*Selected extract*.

An Application Service Provider (ASP) is an organization that offers applications and software to customers via the Internet.

(Call center CRM software is typically a good example of this.)

The ASP manages the infrastructure and runs these programs for you, so you don’t have to set up your own servers or worry about maintenance.

There are plenty of good reasons to use ASPs, but it’s important to understand the potential limitations too!

So let’s cover some of the pros and cons of ASPs.

How does an application service provider work?

An ASP provides its clients with a stable application that can be accessed from anywhere.

This means that the client organization can save on resources and staff and still keep their infrastructure running.

Businesses often work with an ASP when they need a software product which they can’t buy of build for themselves, like social media marketing automation tools or cloud helpdesk software.

Is an ASP the same as SaaS?

In a word… no.

There is some overlap because both business models involve a hosted solution. Both ASP and SaaS companies will provide you with access to a technical product because it is cheaper or easier than creating one yourself. 

The main differences are:

  • ASPs often provide access to 3rd party software which they did not develop. SaaS companies meanwhile almost always provide access to their own software. 
  • ASPs are ‘single tenant’; each client company has its own instance of the software and infrastructure. SaaS meanwhile is multi-tenant, meaning many clients access a single, integrated code base simultaneously. 
  • ASPs almost always have fixed pricing. Clients buy access via a license, for a defined period. SaaS is different because pricing is linked far more closely to actual usage, in a ‘pay-as-you-go’ model. 

Why do businesses want to work with ASPs?

Historically, the ASP business model has appealed to SMEs which could not realistically afford to buy or develop proprietary software. 

Licensing that software from a 3rd party vendor is essentially like leasing a car that you can’t afford to buy. 

In addition to lower costs, ASPs take on the responsibility for maintenance and upgrades. 

There are some general benefits as well: improved productivity, high availability coupled with reduced downtime due to patches and upgrades, increased scalability because you’re not managing hardware and software, and reduced administrative tasks because of automation.

Pros of an ASP

  • Access to software. The foundational concept with an ASP is that they can provide access to software which would otherwise be unaffordable or otherwise out of reach. 
  • 24/7 support. ASPs have a contractual responsibility to resolve issues. This usually involves around-the-clock support and uptime SLAs. 
  • Reduced costs. These flow from reduced internal IT burden and more efficient automated processes.

*Dataset section*.
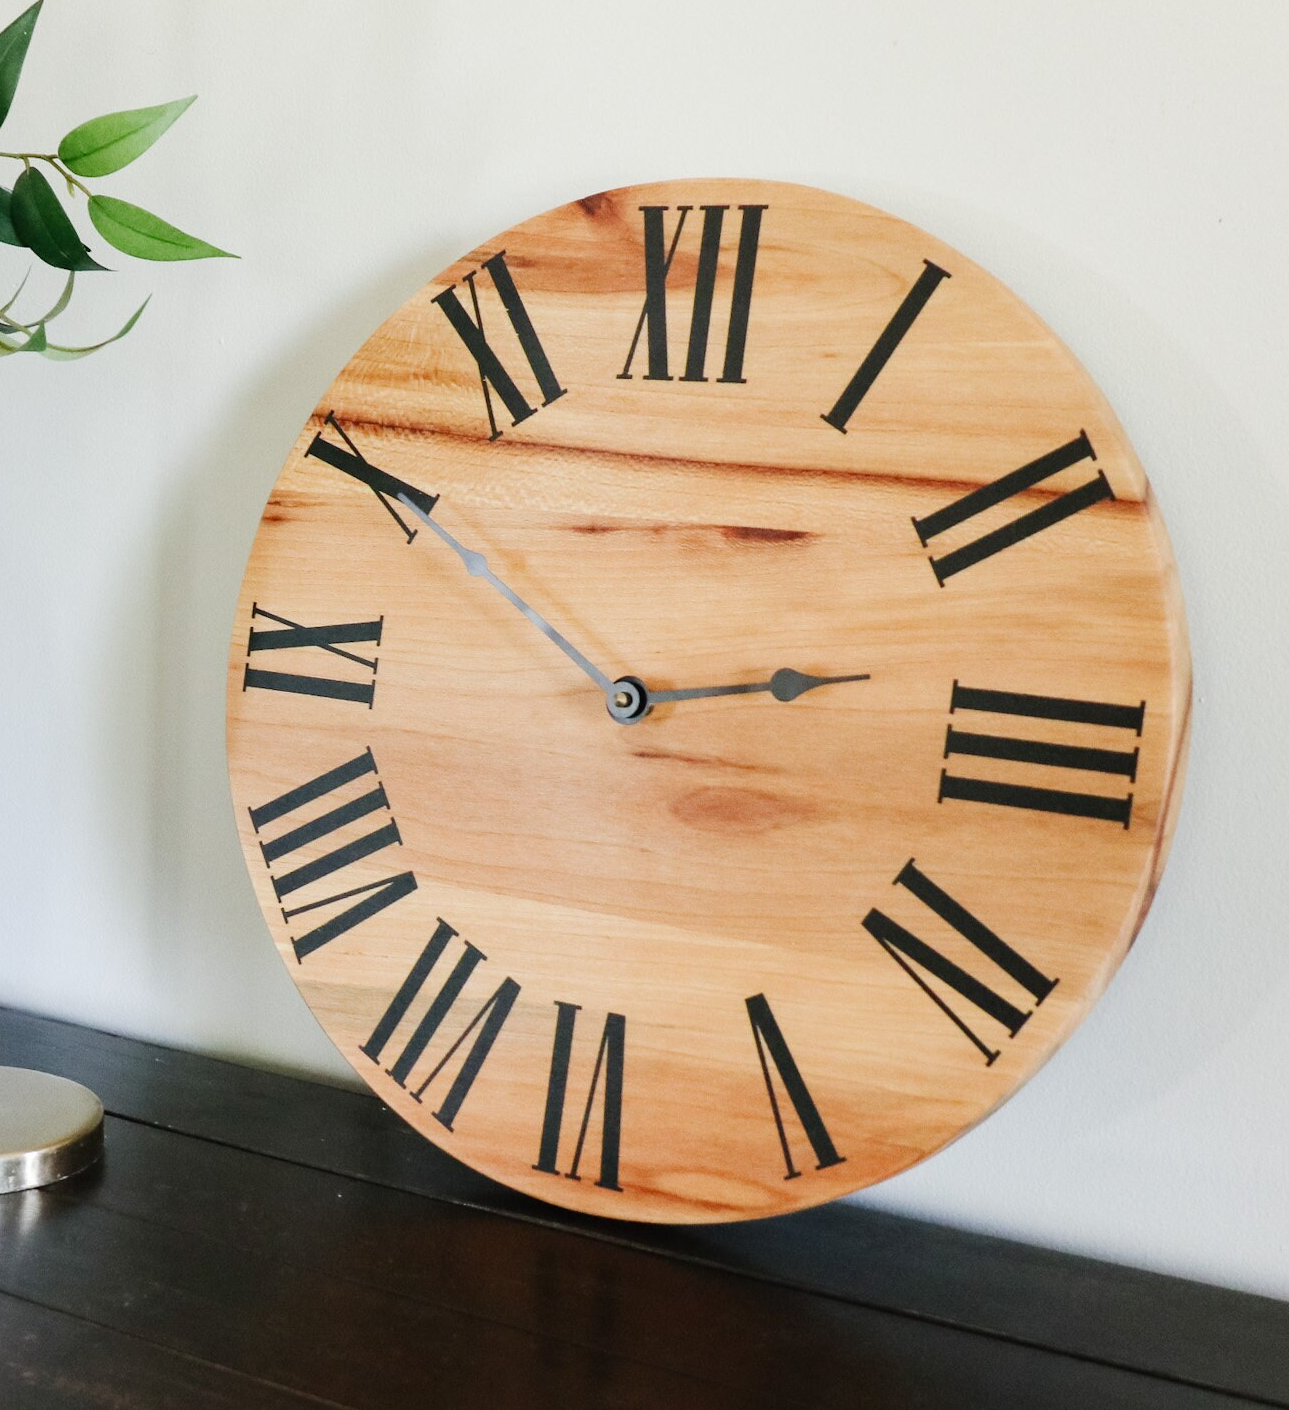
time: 2:50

*Written task*. Carry the article on application service providers on from its last sentence. The material shown here is separate from the article on application service providers.

*Exercise result*.
  • Integration may get easier. May software integration issues move off of the client’s to-do list and onto the ASP’s.
  • IT systems function more effectively. The reliability, availability, scalability and security of internal IT systems can improve dramatically when client businesses can redistribute internal resources and offload BAU work to their ASP. 

An ASP can be less expensive than running your own servers and equipment. (Although still not quite the best way to reduce customer acquisition or retention costs!)

They are often able to provide a better experience for the end-user because they have consolidated resources, so it’s not like you’re relying on multiple companies with different performance levels simultaneously.

Cons of an ASP

  • Vendor lock-in. Once a client business starts working with an ASP, it can be expensive and challenging to end the relationship. 
  • Functionality and customization can be limited. A good sales pitch can be enough to convince a client that a certain ASP is right for them. However, even if a tool meets your business’s current needs, there’s no guarantee that it will continue to meet your future needs. 
  • Integration may get harder. Yes, integration is both a pro and a con! It comes down to the kinds of tools you depend on, and how flexible your ASP is. They may not be in a position to integrate every tool, creating new silos. 
  • You could lose control of corporate data. A lot of Application Service Providers require clients to migrate their data in order to use their product. That can be an issue for many reasons!
  • The single-tenant model can limit you. Single tenancy is almost a product feature from another era. It limits the speed and flexibility with which providers can update the software, which in turn limits scalability.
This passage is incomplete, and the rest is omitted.